U.N. climate talks resume, U.S. backs aid fund
COPENHAGEN - Danish hosts revived climate talks on Thursday and Washington backed a $100 billion (62 billion pound) fund to aid poor countries as world leaders gathered on the eve of a U.N. deadline to reach a deal to slow global warming.
Environment ministers planned to work late into the night on draft texts outlining curbs on greenhouse gas emissions as part of a 193-nation deal due on Friday to slow climate change. About 120 world leaders would hold a gala dinner.
The talks, deadlocked for 24 hours, resumed after Danish Prime Minister Lars Lokke Rasmussen dropped plans to present his own compromise texts. His plan had been opposed by poor nations which insisted everyone should be involved.
Time is against us, let's stop posturing, French President Nicolas Sarkozy said in a speech. A failure in Copenhagen would be a catastrophe for each and everyone of us. He proposed a late-night meeting of leaders, saying time was running out.
The United States, the number two emitter of greenhouse gases behind China, helped the talks which have made little progress since they were launched in late 2007 with a deadline of a deal by the end of the December 7-18 meeting.
The United States is prepared to work with other countries towards a goal of jointly mobilising $100 billion a year by 2020 to address the climate change needs of developing countries, Secretary of State Hillary Clinton told a news conference.
The European Union has proposed a $150 billion global fund, and the head of the African group of countries Ethiopia's Prime Minister Meles Zenawi on Wednesday supported climate aid for the world's poorest of $100 billion.
Agreement on a climate fund could add political drive to the U.N. talks which are also meant to agree a host of other measures on Friday, from saving rainforests to boosting carbon markets and stiffening global carbon emissions cuts.
But any deal will have to be agreed by unanimity. And some small island states and African nations -- vulnerable to droughts, floods, heatwaves and rising seas -- insist they will not agree a weak deal.
We are talking about the survival of our nation, said Prime Minister Apisai Ielemia of the Pacific island state of Tuvalu.
The draft texts include possible goals such as halving world greenhouse gas emissions by 2050 or obliging developed nations to cut their emissions by between 25 and 40 percent by 2020.
If each and everyone does a little bit more than we can do this, German Chancellor Angela Merkel said. She said the European Union was willing to do more but would not act alone.
BLAME GAME
Sarkozy signalled that he could accept an extension of the existing Kyoto Protocol, which binds developed nations to cut emissions until 2012. The European Union prefers a single new treaty for all nations but poor nations want Kyoto to survive.
And he said Copenhagen should set a mid-2010 deadline for wrapping up a treaty after a non-binding deal in Copenhagen.

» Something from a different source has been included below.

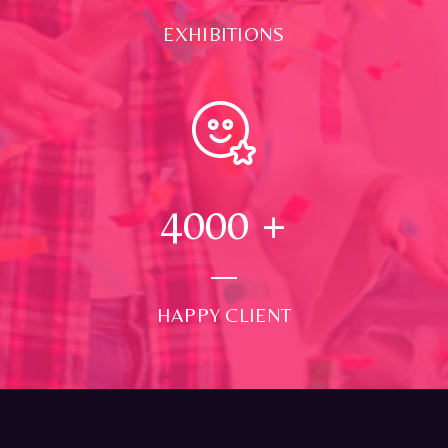
EXHIBITIONS
4000
+
HAPPY CLIENT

We are moving out of the valley of death. We are beginning to see the outlines of a compromise, helped by the U.S. offer on finance, said Kim Carstensen, head of the WWF environmental group's global climate initiative.

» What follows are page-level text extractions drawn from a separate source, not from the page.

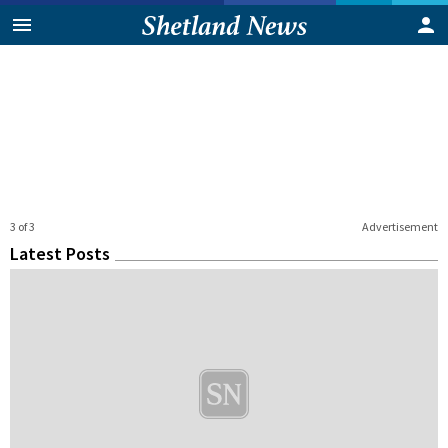
3 of 3
Advertisement
Latest Posts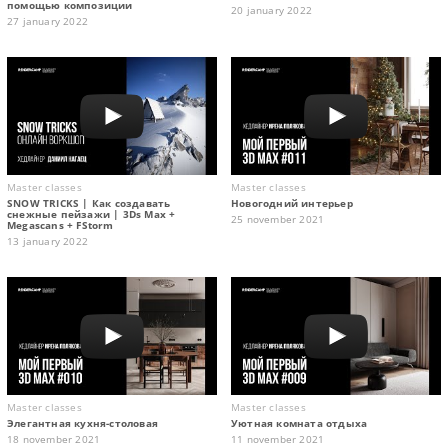
помощью композиции
20 january 2022
27 january 2022
Master classes
Master classes
SNOW TRICKS | Как создавать
Новогодний интерьер
снежные пейзажи | 3Ds Max +
25 november 2021
Megascans + FStorm
13 january 2022
Master classes
Master classes
Элегантная кухня-столовая
Уютная комната отдыха
18 november 2021
11 november 2021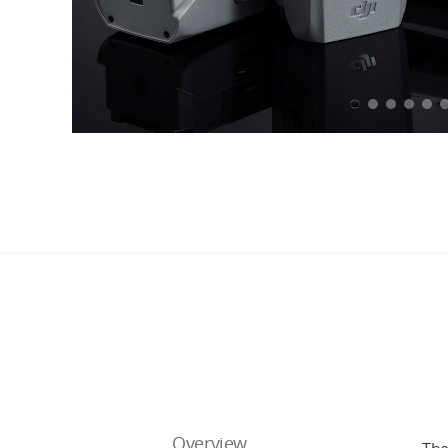
Overview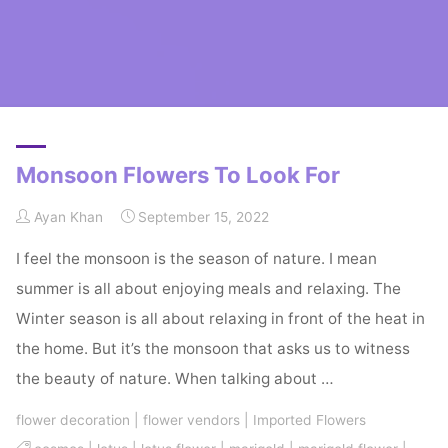
Home
Posts tagged "monsoon flowers"
Monsoon Flowers To Look For
Ayan Khan
September 15, 2022
I feel the monsoon is the season of nature. I mean
summer is all about enjoying meals and relaxing. The
Winter season is all about relaxing in front of the heat in
the home. But it’s the monsoon that asks us to witness
the beauty of nature. When talking about …
flower decoration
|
flower vendors
|
Imported Flowers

Earlier on Thursday, prospects for a strong U.N. climate pact seemed remote as nations blamed leading emitters China and the United States for deadlock on carbon cuts.
But ministers and leaders urged fresh urgency.
Copenhagen is too important to fail, China's climate change ambassador Yu Qingtai said, adding that the presence of Premier Wen Jiabao, who arrived in Copenhagen on Wednesday evening, was testament to China's commitment.
India's environment minister Jairam Ramesh accused rich countries of planning a propaganda campaign to blame developing nations for any breakdown. Developing economies are expected to add almost all future growth in carbon emissions.
We are in the end game. It's only a matter of time before the blame game starts, said Ramesh.
Clinton said that any U.S. contribution to a global $100 billion fund for the world's poor depended on developing nations standing behind their actions to curb growth in emissions under a new pact to replace the Kyoto Protocol after 2012.
Clinton said a deal would fail unless developing nations, specifically China, committed to transparency on their emissions curbs.